How to complete this task
Transcribe the rows below word for word, leaving out the pictures.

(Stored data)

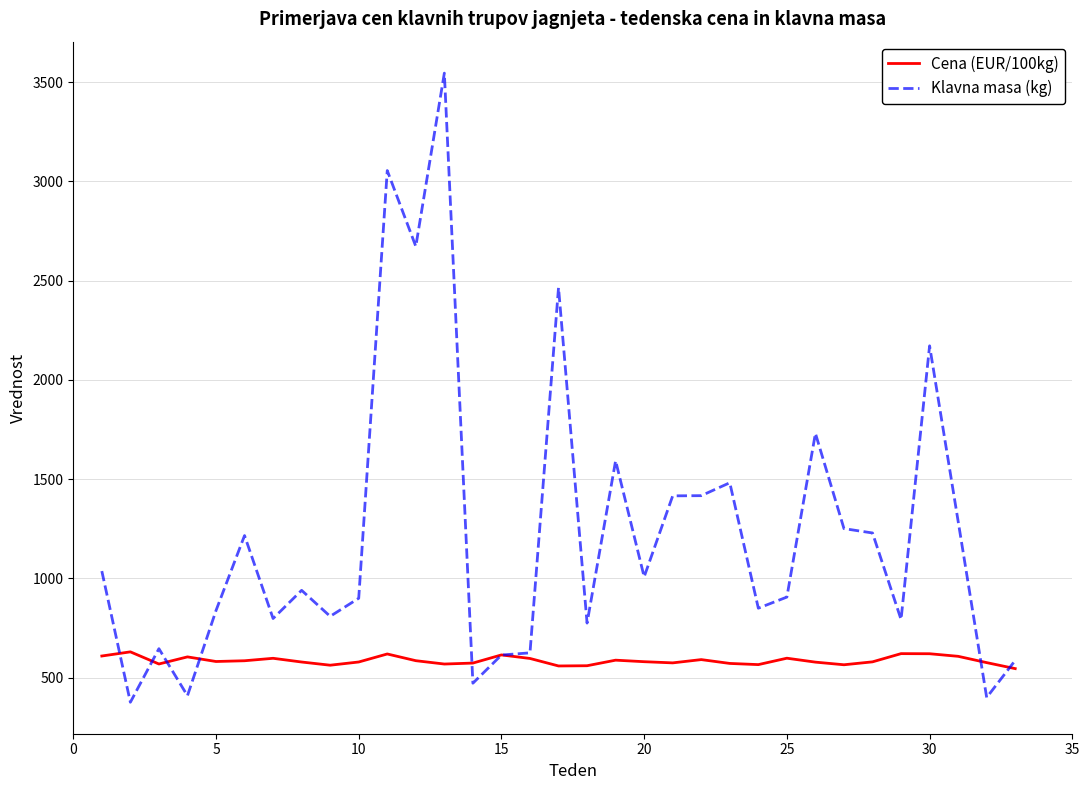

Does the chart display data point markers on the line(s)?

No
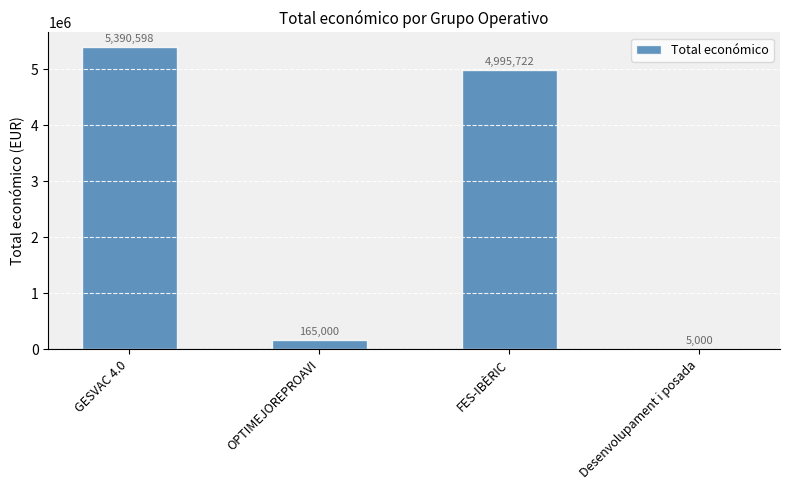

What is the sum of the values at Desenvolupament i posada and OPTIMEJOREPROAVI?

170000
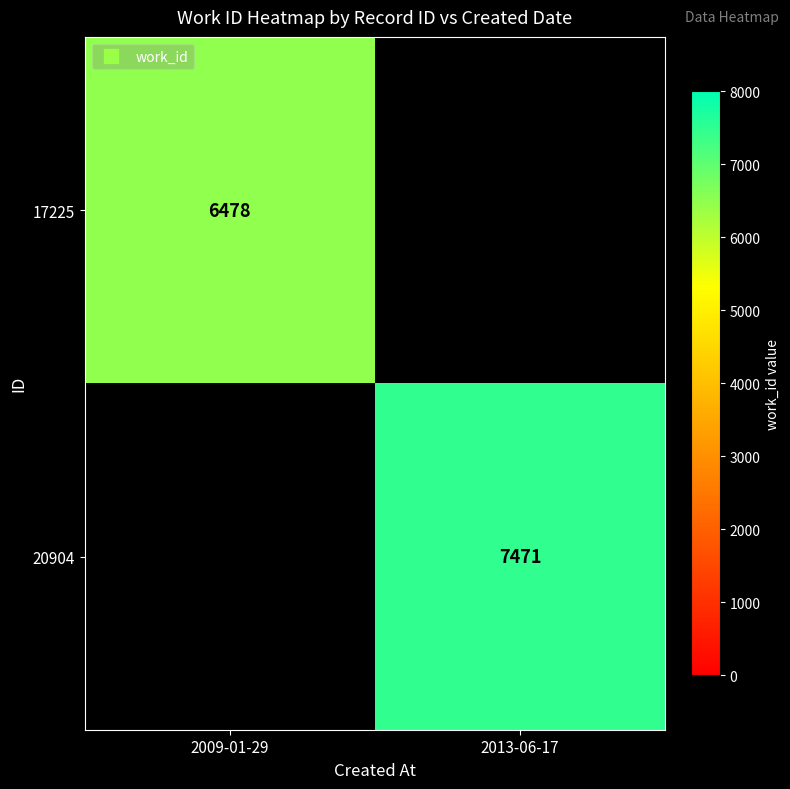

True or false: 17225 has a value of 6478.0 at 2009-01-29.

True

Response
Does the chart display data point markers on the line(s)?

No

What is the sum of the values at Desenvolupament i posada and OPTIMEJOREPROAVI?

170000

True or false: 17225 has a value of 6478.0 at 2009-01-29.

True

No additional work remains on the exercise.